As with any conversion, their layouts need to be adapted to housing needs, but they also need to be brought up to current building code standards according to Ian Lee, associate professor of management at Carleton University.

“A lot of these C buildings are tear-downs,” he said. “Because it’s not worth the cost.”

Every building is unique so, for some, conversion makes more sense. District Realty converted the former Red Cross offices at 170 Metcalfe St. in 2018. The building, now a luxury apartment complex bearing amenities such as a theatre room and a fitness centre, used to be “somewhere in between” class B or C, according to CEO Jason Shinder.

The cost of the Metcalfe project was comparable to re-building from scratch, Shinder said, noting that in some cases, re-building can be cheaper than conversion. “It just becomes a little bit faster, a little bit better for the environment.”

“The rent for apartments in Sandy Hill would be greater than the rent for office space in Sandy Hill,” he said, explaining which buildings make good targets. “If you already own the building, and it’s going to be fully empty or almost empty, or you’re struggling to find commercial tenants for it, then it’s probably a good candidate to be an apartment building.”

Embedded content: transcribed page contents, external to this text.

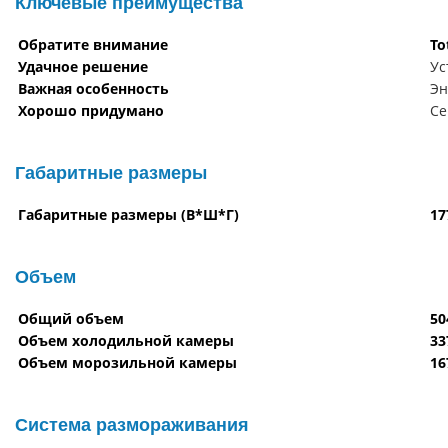
Ключевые преймущества
Обратите внимание
To
Удачное решение
Ус
Важная особенность
Эн
Хорошо придумано
Се
Габаритные размеры
Габаритные размеры (В*Ш*Г)
17
Объем
Общий объем
50
Объем холодильной камеры
33
Объем морозильной камеры
16
Система размораживания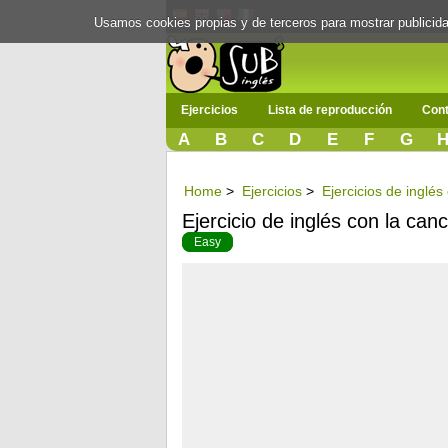
Usamos cookies propias y de terceros para mostrar publici
Ejercicios
Lista de reproducción
Cont
A
B
C
D
E
F
G
Home
>
Ejercicios
>
Ejercicios de inglés
Ejercicio de inglés con la ca
Easy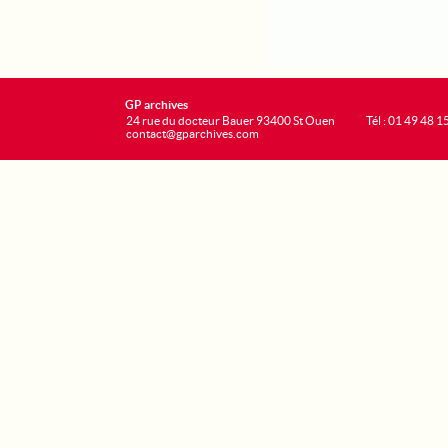
GP archives
24 rue du docteur Bauer 93400 St Ouen
Tél : 01 49 48 1
contact@gparchives.com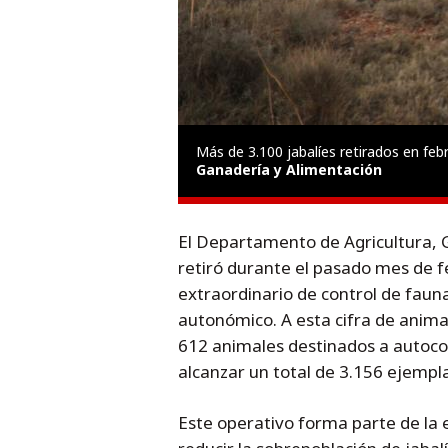
Más de 3.100 jabalíes retirados en feb
Ganadería y Alimentación
El Departamento de Agricultura, 
retiró durante el pasado mes de fe
extraordinario de control de fauna 
autonómico. A esta cifra de anima
612 animales destinados a autoco
alcanzar un total de 3.156 ejempl
Este operativo forma parte de la 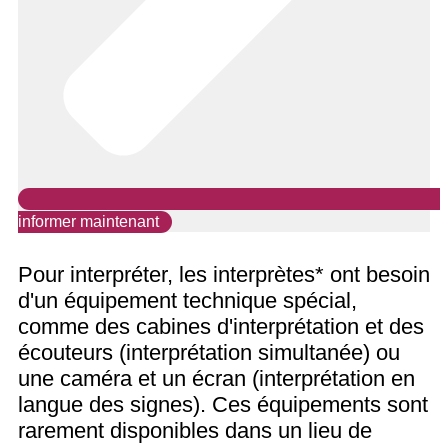
informer maintenant
Pour interpréter, les interprètes* ont besoin
d'un équipement technique spécial,
comme des cabines d'interprétation et des
écouteurs (interprétation simultanée) ou
une caméra et un écran (interprétation en
langue des signes). Ces équipements sont
rarement disponibles dans un lieu de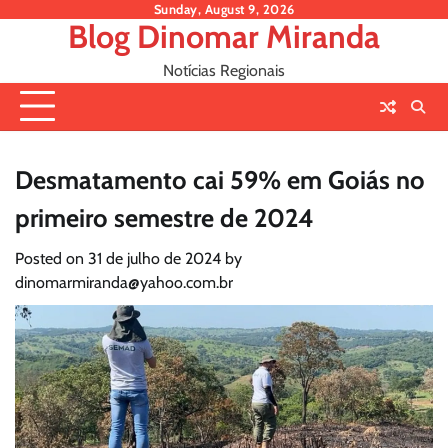
Skip
Sunday, August 9, 2026
Blog Dinomar Miranda
to
content
Notícias Regionais
Desmatamento cai 59% em Goiás no
primeiro semestre de 2024
Posted on
31 de julho de 2024
by
dinomarmiranda@yahoo.com.br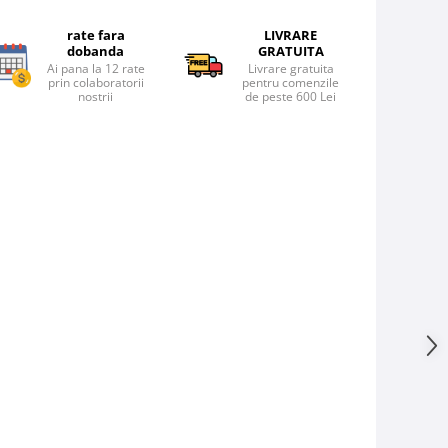
rate fara
LIVRARE
dobanda
GRATUITA
Ai pana la 12 rate
Livrare gratuita
prin colaboratorii
pentru comenzile
nostrii
de peste 600 Lei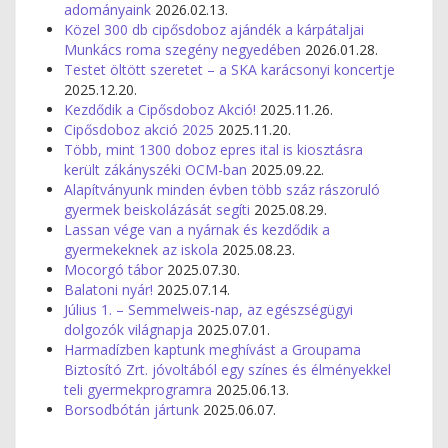
adományaink
2026.02.13.
Közel 300 db cipősdoboz ajándék a kárpátaljai
Munkács roma szegény negyedében
2026.01.28.
Testet öltött szeretet – a SKA karácsonyi koncertje
2025.12.20.
Kezdődik a Cipősdoboz Akció!
2025.11.26.
Cipősdoboz akció 2025
2025.11.20.
Több, mint 1300 doboz epres ital is kiosztásra
került zákányszéki OCM-ban
2025.09.22.
Alapítványunk minden évben több száz rászoruló
gyermek beiskolázását segíti
2025.08.29.
Lassan vége van a nyárnak és kezdődik a
gyermekeknek az iskola
2025.08.23.
Mocorgó tábor
2025.07.30.
Balatoni nyár!
2025.07.14.
Július 1. – Semmelweis-nap, az egészségügyi
dolgozók világnapja
2025.07.01.
Harmadízben kaptunk meghívást a Groupama
Biztosító Zrt. jóvoltából egy színes és élményekkel
teli gyermekprogramra
2025.06.13.
Borsodbótán jártunk
2025.06.07.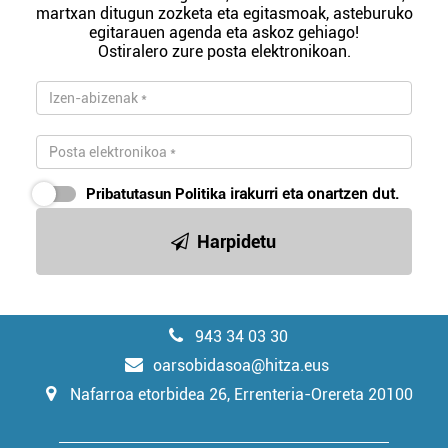
martxan ditugun zozketa eta egitasmoak, asteburuko
egitarauen agenda eta askoz gehiago!
Ostiralero zure posta elektronikoan.
Pribatutasun Politika
irakurri eta onartzen dut.
Harpidetu
943 34 03 30
oarsobidasoa@hitza.eus
Nafarroa etorbidea 26, Errenteria-Orereta 20100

It took District Realty 15 months to convert approximately 50,000 square feet at 170 Metcalfe St. into residential units. At the time, the process to get the site plan approved by the city and to obtain the building permit accounted for nine of those months. Shinder estimates the same process would now take four to five months. [Photo courtesy of District Realty]

Nevertheless, elements like floor plans, plumbing and windows can render an empty a building too complicated or expensive to retrofit.

For the amount of subsidies needed to make some trickier class C buildings viable for conversion, Karakasis said all three levels of government — federal, provincial and municipal — would need to pitch in. Yet, on a country-wide scale, those efforts would not be viable either, Lee explained. “It will run into the hundreds of billions of dollars, because there’s so many buildings.”

That’s without the cost to put renovated units on the market at affordable housing prices.

For housing to be considered affordable, rent needs to sit at or below the average market rent for similar units in the area. That’s $1,347 a month for a one-bedroom apartment in Ottawa.

“Developers just can’t make housing truly affordable and make profit on it, especially in the current market conditions,” said Brandon Bay, board chair of Make Housing Affordable, an Ottawa-based advocacy group. He cited the elevated cost of construction as a defining factor of the problem. “It needs to be levels of government leading.”

Rents for apartments at 170 Metcalfe St. start at $1,950 per month, with gas and water included. When the Red Cross, whose offices previously occupied the entire building, decided to move out, District Realty converted the space into luxury apartments instead of finding another commercial tenant. [Photo courtesy of District Realty]

As the federal government evaluates selling off some of its vacant properties, proponents have high hopes for more residential conversions. However, Bay said the effort to offer financial incentives has been lacking.

He said the government is not showing enough leadership in discounting their vacant buildings to sell them to developers, or in funding their conversion into affordable housing “like they ought to be.”

Lee said policies likely to help with affordable housing include rent subsidies directly to consumers or increasing government-owned housing. In contrast to private development, the latter is funded through taxation as opposed to being profit-oriented.

The city estimates there are over 10,000 people on the social housing waitlist, with wait times exceeding five years in some cases. “We’re not moving fast enough to clear that up,” Bay said.